Your task: Will you substitute "Teléfono" for "Teléfono móvil" everywhere in the lines below and give them back otherwise unchanged, leaving out the pictures?

• • • • •

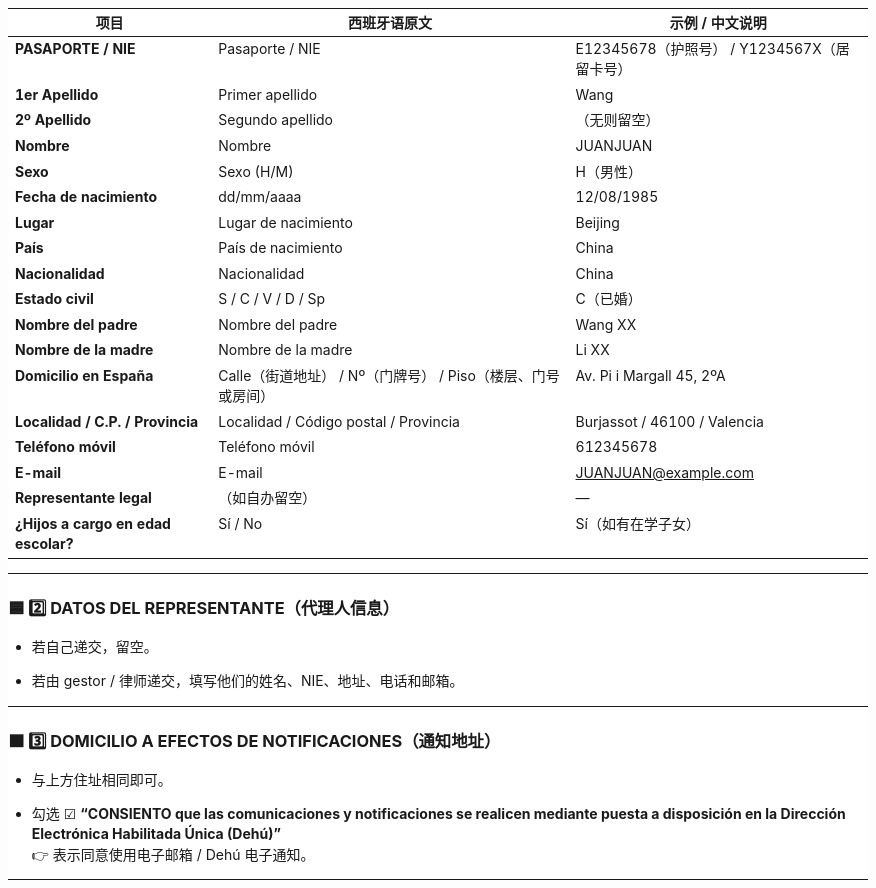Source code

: | 项目                                  | 西班牙语原文                                 | 示例 / 中文说明                                           |
| ----------------------------------- | -------------------------------------- | --------------------------------------------------- |
| **PASAPORTE / NIE**                 | Pasaporte / NIE                        | E12345678（护照号） / Y1234567X（居留卡号）                    |
| **1er Apellido**                    | Primer apellido                        | Wang                                                |
| **2º Apellido**                     | Segundo apellido                       | （无则留空）                                              |
| **Nombre**                          | Nombre                                 | JUANJUAN                                            |
| **Sexo**                            | Sexo (H/M)                             | H（男性）                                               |
| **Fecha de nacimiento**             | dd/mm/aaaa                             | 12/08/1985                                          |
| **Lugar**                           | Lugar de nacimiento                    | Beijing                                             |
| **País**                            | País de nacimiento                     | China                                               |
| **Nacionalidad**                    | Nacionalidad                           | China                                               |
| **Estado civil**                    | S / C / V / D / Sp                     | C（已婚）                                               |
| **Nombre del padre**                | Nombre del padre                       | Wang XX                                             |
| **Nombre de la madre**              | Nombre de la madre                     | Li XX                                               |
| **Domicilio en España**             | Calle（街道地址） / Nº（门牌号） / Piso（楼层、门号或房间） | Av. Pi i Margall 45, 2ºA                            |
| **Localidad / C.P. / Provincia**    | Localidad / Código postal / Provincia  | Burjassot / 46100 / Valencia                        |
| **Teléfono móvil**                  | Teléfono móvil                         | 612345678                                           |
| **E-mail**                          | E-mail                                 | [JUANJUAN@example.com](mailto:JUANJUAN@example.com) |
| **Representante legal**             | （如自办留空）                                | —                                                   |
| **¿Hijos a cargo en edad escolar?** | Sí / No                                | Sí（如有在学子女）                                          |

---

### 🟦 2️⃣ DATOS DEL REPRESENTANTE（代理人信息）

- 若自己递交，留空。
    
- 若由 gestor / 律师递交，填写他们的姓名、NIE、地址、电话和邮箱。
    

---

### 🟧 3️⃣ DOMICILIO A EFECTOS DE NOTIFICACIONES（通知地址）

- 与上方住址相同即可。
    
- 勾选 ☑ **“CONSIENTO que las comunicaciones y notificaciones se realicen mediante puesta a disposición en la Dirección Electrónica Habilitada Única (Dehú)”**  
    👉 表示同意使用电子邮箱 / Dehú 电子通知。
    

---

• • • • •

Result for this task:
Source code

: | 项目                                  | 西班牙语原文                                 | 示例 / 中文说明                                           |
| ----------------------------------- | -------------------------------------- | --------------------------------------------------- |
| **PASAPORTE / NIE**                 | Pasaporte / NIE                        | E12345678（护照号） / Y1234567X（居留卡号）                    |
| **1er Apellido**                    | Primer apellido                        | Wang                                                |
| **2º Apellido**                     | Segundo apellido                       | （无则留空）                                              |
| **Nombre**                          | Nombre                                 | JUANJUAN                                            |
| **Sexo**                            | Sexo (H/M)                             | H（男性）                                               |
| **Fecha de nacimiento**             | dd/mm/aaaa                             | 12/08/1985                                          |
| **Lugar**                           | Lugar de nacimiento                    | Beijing                                             |
| **País**                            | País de nacimiento                     | China                                               |
| **Nacionalidad**                    | Nacionalidad                           | China                                               |
| **Estado civil**                    | S / C / V / D / Sp                     | C（已婚）                                               |
| **Nombre del padre**                | Nombre del padre                       | Wang XX                                             |
| **Nombre de la madre**              | Nombre de la madre                     | Li XX                                               |
| **Domicilio en España**             | Calle（街道地址） / Nº（门牌号） / Piso（楼层、门号或房间） | Av. Pi i Margall 45, 2ºA                            |
| **Localidad / C.P. / Provincia**    | Localidad / Código postal / Provincia  | Burjassot / 46100 / Valencia                        |
| **Teléfono**                  | Teléfono                         | 612345678                                           |
| **E-mail**                          | E-mail                                 | [JUANJUAN@example.com](mailto:JUANJUAN@example.com) |
| **Representante legal**             | （如自办留空）                                | —                                                   |
| **¿Hijos a cargo en edad escolar?** | Sí / No                                | Sí（如有在学子女）                                          |

---

### 🟦 2️⃣ DATOS DEL REPRESENTANTE（代理人信息）

- 若自己递交，留空。
    
- 若由 gestor / 律师递交，填写他们的姓名、NIE、地址、电话和邮箱。
    

---

### 🟧 3️⃣ DOMICILIO A EFECTOS DE NOTIFICACIONES（通知地址）

- 与上方住址相同即可。
    
- 勾选 ☑ **“CONSIENTO que las comunicaciones y notificaciones se realicen mediante puesta a disposición en la Dirección Electrónica Habilitada Única (Dehú)”**  
    👉 表示同意使用电子邮箱 / Dehú 电子通知。
    

---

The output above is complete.